A leading provider of satellite and geospatial information, Satellite Imaging Corporation, announced that on August 22, 2008 GeoEye Inc. has scheduled a launch date for its next-generation, earth imaging satellite GeoEye-1. In an amendment to the Launch Service Agreement that was signed on May 7, 2008, Boeing Launch Services and GeoEye finalized this launch date.
GeoEye-1 remains at GeoEye's prime contractor and integrator for the satellite bus and telescope, the Gilbert, Ariz. facility of General Dynamics Advanced Information Systems. In time to support the August launch on a United Launch Alliance Delta II vehicle, the satellite will be shipped in early July to Vandenberg Air Force Base.

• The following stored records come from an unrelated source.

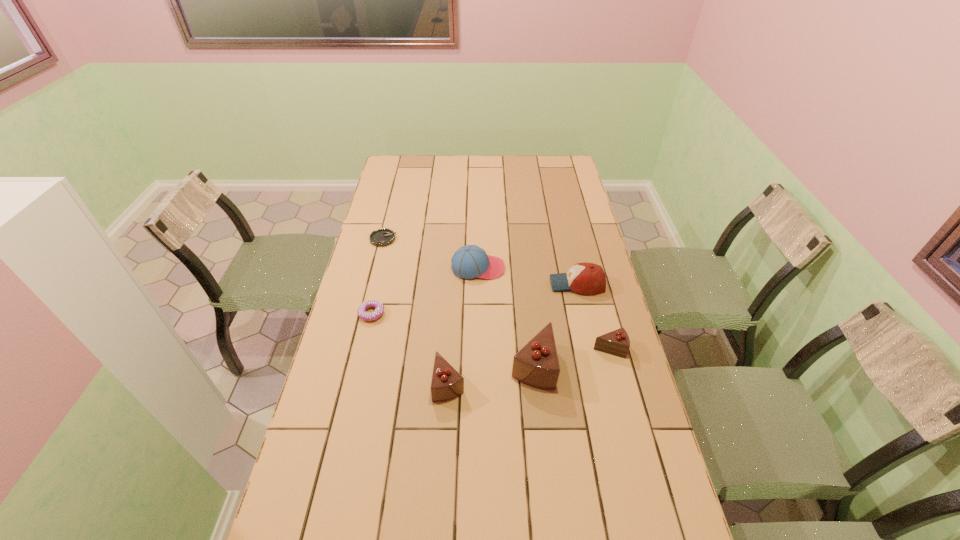
Please point a spot on the left to add another chocolate cake. Please provide its 2D coordinates. Your answer should be formatted as a tuple, i.e. [(x, y)], where the tuple contains the x and y coordinates of a point satisfying the conditions above.

[(360, 403)]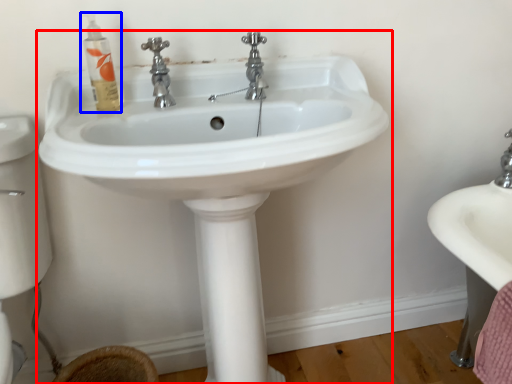
Question: Which point is closer to the camera, sink (highlighted by a red box) or mouthwash (highlighted by a blue box)?

Choices:
 (A) sink
 (B) mouthwash

Answer: (A)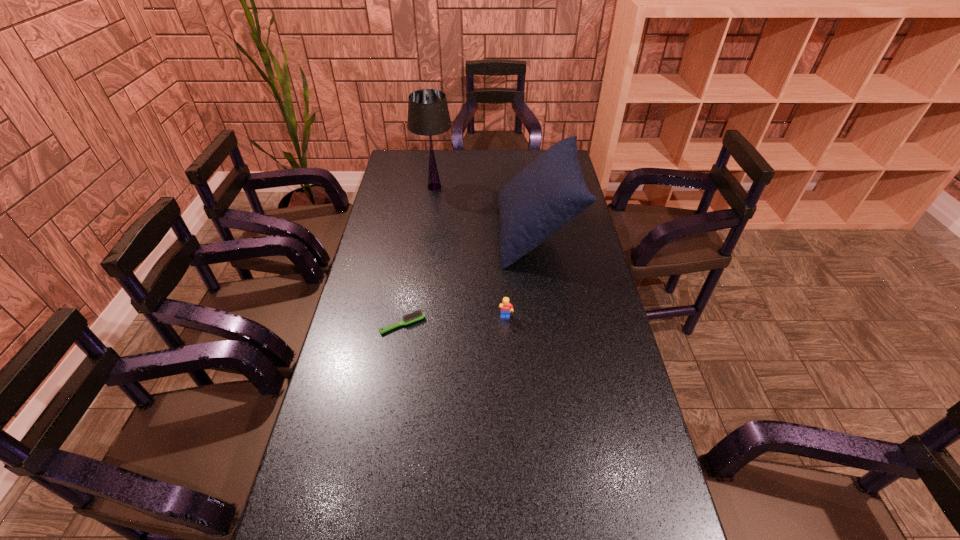
The width and height of the screenshot is (960, 540). In order to click on free space between the farthest object and the second tallest object in this screenshot , I will do `click(485, 210)`.

This screenshot has width=960, height=540. What are the coordinates of `empty space between the cushion and the shortest object` in the screenshot? It's located at (469, 279).

You are a GUI agent. You are given a task and a screenshot of the screen. Output one action in this format:
    pyautogui.click(x=<x>, y=<y>)
    Task: Click on the free space between the second shortest object and the hairbrush
    This screenshot has height=540, width=960.
    Given the screenshot: What is the action you would take?
    (454, 321)

The width and height of the screenshot is (960, 540). I want to click on free space that is in between the hairbrush and the second tallest object, so click(x=469, y=279).

The image size is (960, 540). I want to click on free space between the cushion and the third tallest object, so click(x=521, y=275).

Locate an element on the screen. This screenshot has height=540, width=960. free point between the hairbrush and the Lego is located at coordinates (454, 321).

Locate an element on the screen. The width and height of the screenshot is (960, 540). the closest object relative to the Lego is located at coordinates [x=550, y=192].

Select which object appears as the closest to the third shortest object. Please provide its 2D coordinates. Your answer should be formatted as a tuple, i.e. [(x, y)], where the tuple contains the x and y coordinates of a point satisfying the conditions above.

[(428, 114)]

This screenshot has width=960, height=540. What are the coordinates of `free space that satisfies the following two spatial constraints: 1. on the facing side of the second tallest object; 2. on the front side of the shortest object` in the screenshot? It's located at 549,325.

This screenshot has height=540, width=960. I want to click on vacant area in the image that satisfies the following two spatial constraints: 1. on the facing side of the cushion; 2. on the face of the Lego, so click(548, 318).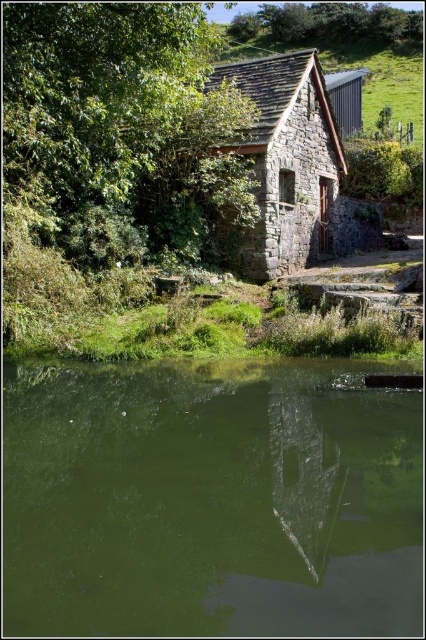
Question: Which of the following is the closest to the observer?

Choices:
 (A) green leafy tree at upper left
 (B) rustic stone cottage at center
 (C) green leafy tree at upper center
 (D) green reflective water at center

Answer: (D)

Question: Can you confirm if green leafy tree at upper left is bigger than rustic stone cottage at center?

Choices:
 (A) no
 (B) yes

Answer: (A)

Question: Among these objects, which one is farthest from the camera?

Choices:
 (A) green leafy tree at upper left
 (B) green leafy tree at upper center

Answer: (B)

Question: Among these objects, which one is farthest from the camera?

Choices:
 (A) green reflective water at center
 (B) rustic stone cottage at center
 (C) green leafy tree at upper left

Answer: (B)

Question: Does green reflective water at center have a greater width compared to green leafy tree at upper center?

Choices:
 (A) no
 (B) yes

Answer: (A)

Question: Does green leafy tree at upper left have a larger size compared to green leafy tree at upper center?

Choices:
 (A) yes
 (B) no

Answer: (B)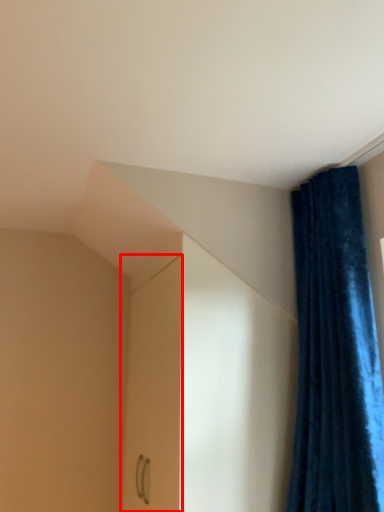
Question: From the image's perspective, where is screen door (annotated by the red box) located in relation to curtain in the image?

Choices:
 (A) below
 (B) above

Answer: (A)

"This contract amendment is an important step on the road to launch. The satellite was completed on budget, without any change orders which often increase costs. We have and will continue to conduct exercises, rehearsals, training and other risk-reduction measures to support the new launch date of August 22, 2008", declared, GeoEye's chief operating officer, Bill Schuster.
With virtually a 100-percent mission success record, GeoEye assembled a team of contractors. ITT's Space Systems Division (Rochester, NY) built the sensor or camera. A United Launch Alliance Delta II launch vehicle provided by Boeing Launch Services (Huntington Beach, Calif.) will lift the GeoEye-1 into a near-polar orbit.

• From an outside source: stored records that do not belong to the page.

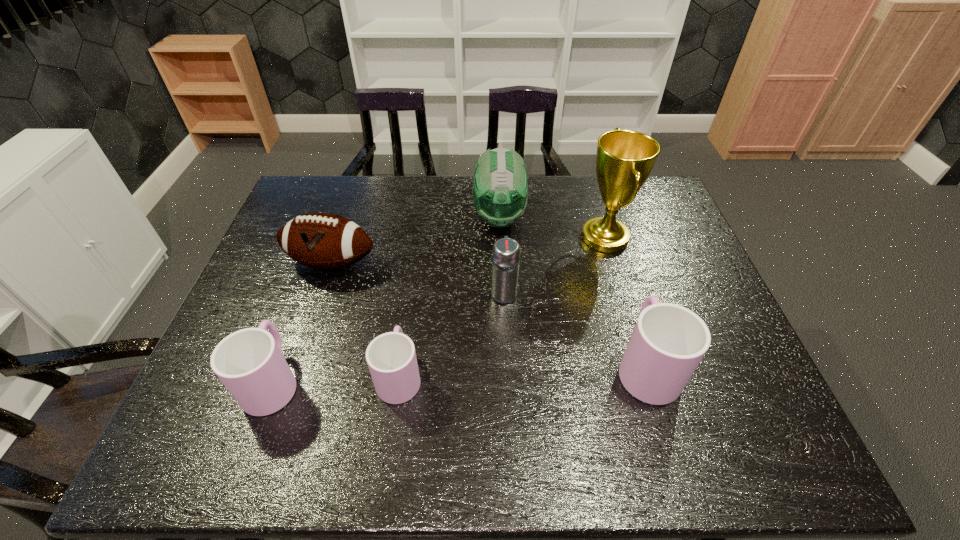
This screenshot has width=960, height=540. I want to click on vacant space at the far edge of the desktop, so [468, 188].

This screenshot has width=960, height=540. In the image, there is a desktop. Find the location of `vacant space at the near edge`. vacant space at the near edge is located at coordinates (516, 380).

What are the coordinates of `free space at the right edge of the desktop` in the screenshot? It's located at (645, 244).

At what (x,y) coordinates should I click in order to perform the action: click on vacant space at the far left corner of the desktop. Please return your answer as a coordinate pair (x, y). Looking at the image, I should click on (331, 187).

Identify the location of free space at the far right corner of the desktop. This screenshot has height=540, width=960. (664, 202).

This screenshot has height=540, width=960. What are the coordinates of `vacant space that's between the thermos bottle and the tallest object` in the screenshot? It's located at (554, 265).

Find the location of a particular element. The width and height of the screenshot is (960, 540). free space between the second cup from left to right and the sixth shortest object is located at coordinates (449, 296).

I want to click on free space between the second shortest cup and the rightmost cup, so click(460, 373).

Find the location of a particular element. vacant area that lies between the tallest object and the shortest object is located at coordinates (502, 306).

This screenshot has width=960, height=540. I want to click on free space between the rightmost cup and the second tallest object, so click(572, 291).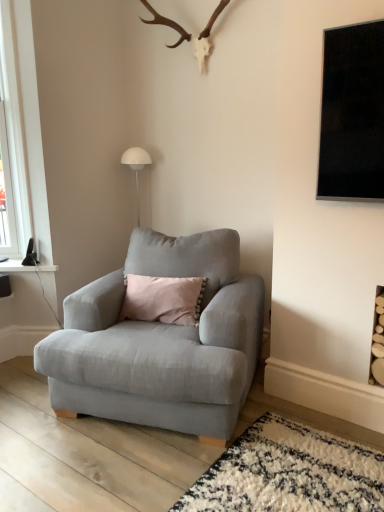
Image resolution: width=384 pixels, height=512 pixels. What do you see at coordinates (161, 341) in the screenshot?
I see `light gray fabric armchair at center` at bounding box center [161, 341].

This screenshot has width=384, height=512. In order to click on light gray fabric armchair at center in this screenshot , I will do `click(161, 341)`.

In order to click on light gray fabric armchair at center in this screenshot , I will do `click(161, 341)`.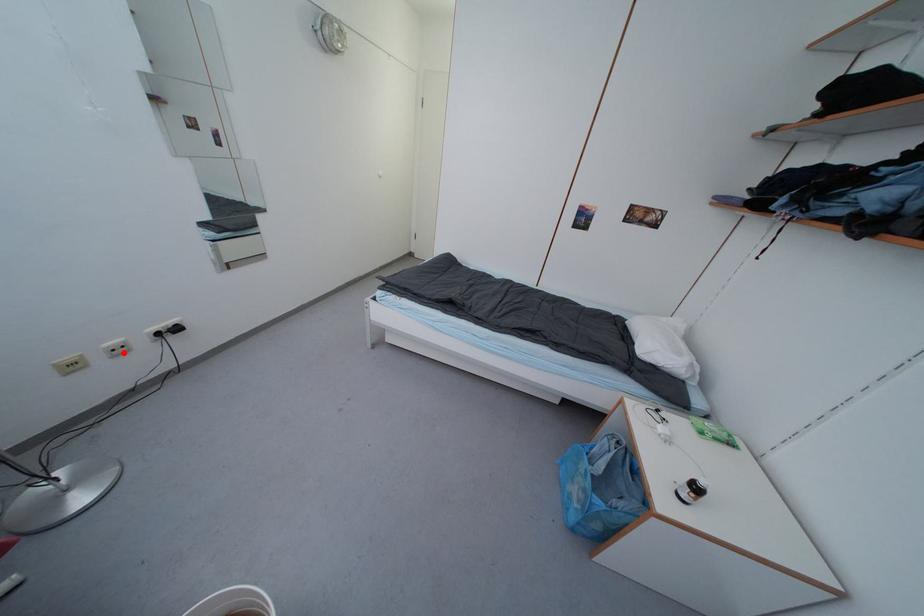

With the current overload of orders for high-resolution satellite image data for the IKONOS Satellite Sensor and other high-resolution < 1m satellites around the globe. President of Houston based Satellite Imaging Corporation, a Value Added Reseller of GeoEye Imaging products, Leopold J. Romeijn, declared: "The addition of the GeoEye-1 satellite sensor will provide relief and a greater capacity to deliver mono and stereo image data for many customers around the world requiring high quality 2D and 3D Geospatial Image data for various Industry applications".